I Finally Wanted to Eat. Now I Can’t.
Part 1 of 2 Trigger Warning – mentions of #EatingDisorders behaviours, possible trigger for Emetophobia.
Irony. It’s a fickle thing, and (ironically) it only seems to show up in our lives at the most inconvenient of times.
I have battled an eating disorder actively since I was 11. I’m now 24. I’ve been diagnosed at various stages with #BulimiaNervosa , #AnorexiaNervosa and Eating Disorder Not Otherwise Specified – in short, I have displayed a mishmash of every eating disorder trick and behaviour there is. Seriously – you name it, I’ve done it in an effort to numb myself, hurt myself, lose weight, and altogether disappear. 13 years of restricting, binging, purging,
laxatives, diuretics, exercising, fasting, eating super “healthy”, dehydrating, over-hydrating, eating nothing but chocolate, ordering my salads with dressing on the side or spending hours in the food court cycling between restaurants and the bathrooms. My bank account has taken massive hits, my weight has fluctuated wildly, I’ve legitimately lost count of the number of hospital admissions I’ve had. My health though? That’s been destroyed.
When I was 19 I was diagnosed with POTS – postural orthostatic tachycardia syndrome – which makes me dizzy, my heart beats too fast when I stand, my blood pressure is too low, I often faint. This chronic illness which affects millions of people worldwide was the first real and permanent hit my health took as a result of my eating disorder. The cardiologist who diagnosed me said “you know, if you hadn’t put so much strain on your heart by vomiting so much, this never would have happened.” I don’t know if it’s entirely true, but considering the time I spent on the cardiac wards in children’s and adult’s hospitals, I know I’ve done permanent damage to my heart. POTS forced me to take a semester off university after the fifth time I fainted trying to tackle the hills on campus. I now live in a state of constant awareness – don’t stand up too quickly, don’t crouch for too long, eat lots of salt, take medication to slow your heart rate, when that looming blackness of a faint comes, get to safety, try to look at your watch before and after you faint so you can see how long you were out for, call the hospital if you hit your head. I am fatigued from my heart constantly thinking I’m running a marathon when I’m sitting at my desk at work, but I’m used to it. I can cope with it.

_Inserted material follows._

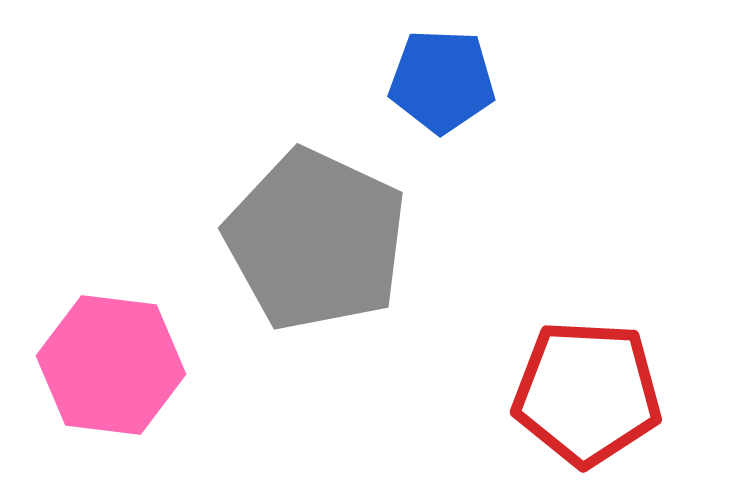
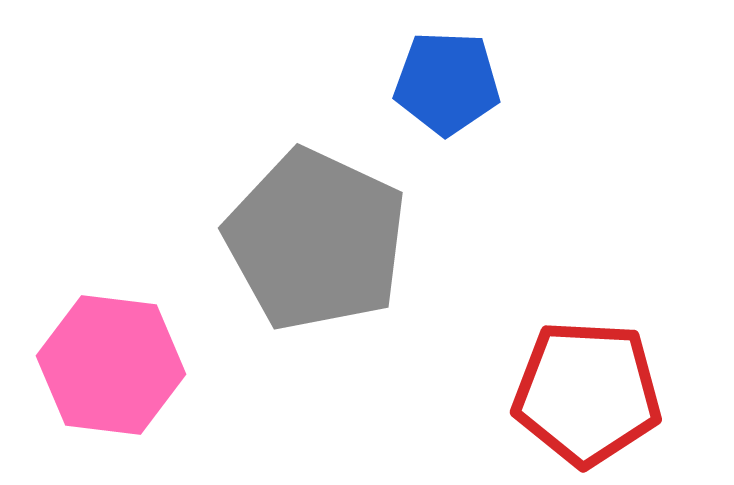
blue pentagon: moved 5 px right, 2 px down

When I was 23 I had cameras stuck up both ends of me (tell me, during an endoscopy-colonoscopy, do the cameras meet in the middle and say hello?) to try to figure out why my intestinal tract was failing me. I was told I have IBS, we tested for many intolerances and allergies… I had none. And this time I was told I just had to cope with the symptoms of debilitating bloating and diarrhoea every day. Nothing could be done, between starving and purging and abusing laxatives I had, as my doctor so eloquently put it, “fucked my guts”.

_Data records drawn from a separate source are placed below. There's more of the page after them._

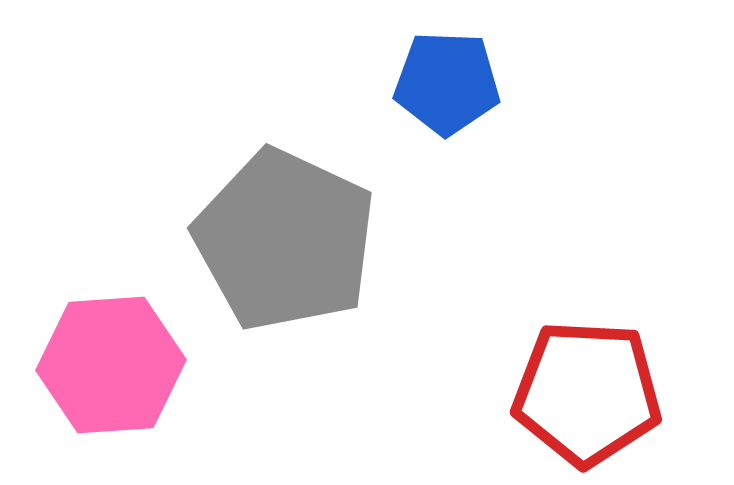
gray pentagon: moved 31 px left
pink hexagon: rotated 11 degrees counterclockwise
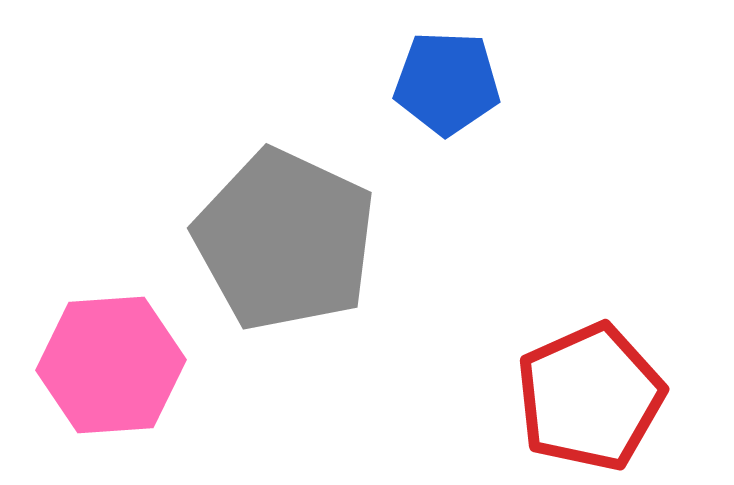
red pentagon: moved 3 px right, 4 px down; rotated 27 degrees counterclockwise
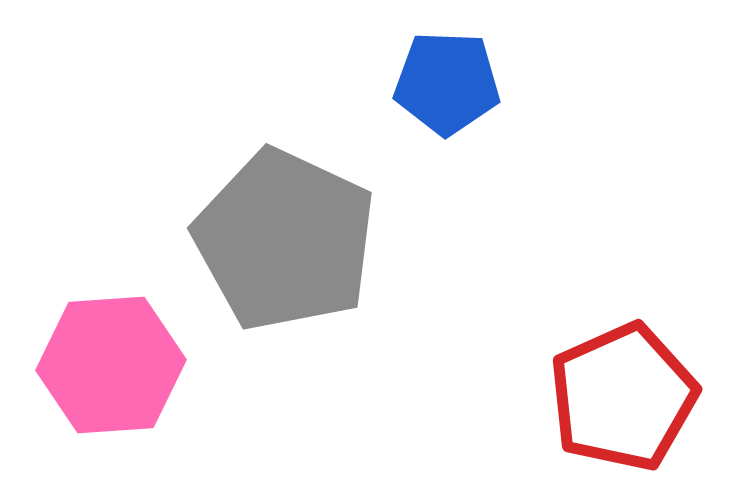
red pentagon: moved 33 px right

But over the next 6 months, something magical happened. I began to wholeheartedly recover from my eating disorder. After 13 years of hell, I was finally eating freely, rarely binging or purging and I genuinely wanted to eat.
By January of 2022, I was better than I had been since my ED began. My weight had finally stabilised and my exhausted body was craving food it wanted and needed in appropriate and health-promoting amounts. It was glorious. Going out to eat wasn’t scary, the scales no longer ruled my every waking moment and (as per my previous article) I was working full time, living on my own, and finally making headway in therapy. It turns out, when your mind isn’t clouded by malnutrition and disordered thinking, you can really tackle your trauma and depression, and get to the roots of why you feel compelled to use maladaptive behaviours like eating disorders or self harm or substance abuse.

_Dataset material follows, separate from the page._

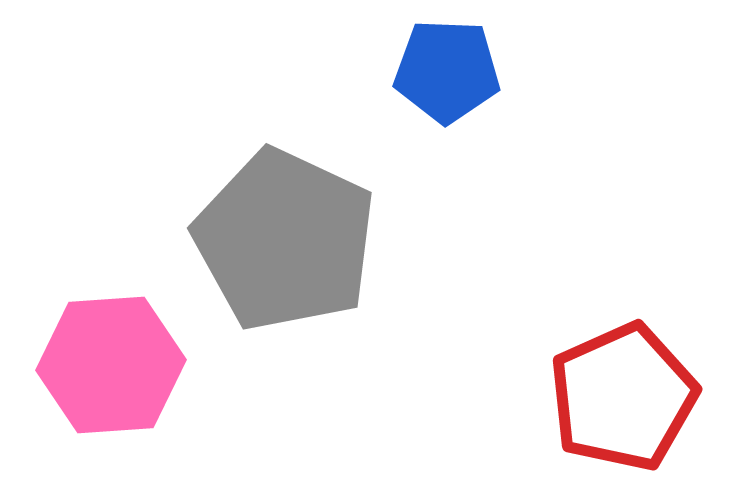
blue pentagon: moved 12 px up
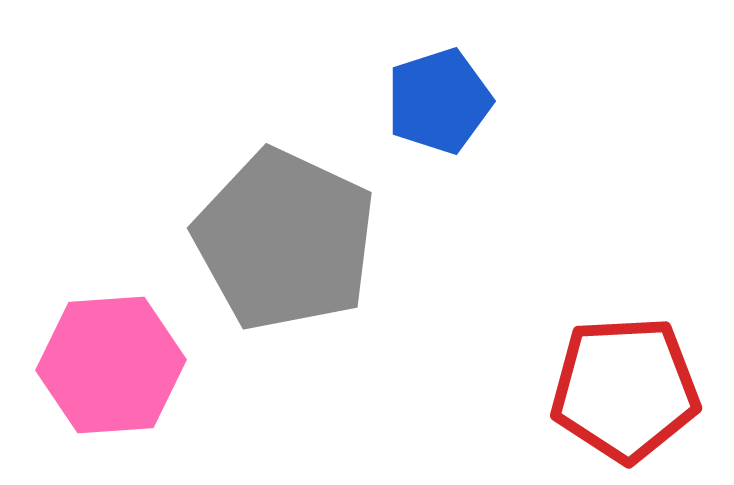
blue pentagon: moved 8 px left, 30 px down; rotated 20 degrees counterclockwise
red pentagon: moved 2 px right, 8 px up; rotated 21 degrees clockwise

Unfortunately, my euphoria at my recovery was short-lived. By the end of January, I was (unintentionally) throwing up almost every solid food I ate, living with endless nausea and stomach pain and was beginning to lose weight rapidly. During February I ended up in hospital twice, desperately dehydrated from days of not being able to keep down food or water or any of my life-giving medication. My kidneys were failing and my inflammation markers and liver enzymes were off the charts because my body had become deficient in everything. I was diagnosed with #Gastroparesis , and not long after my depression had consumed me again, so badly I was admitted to a psychiatric hospital for yet another round of electro-convulsive therapy.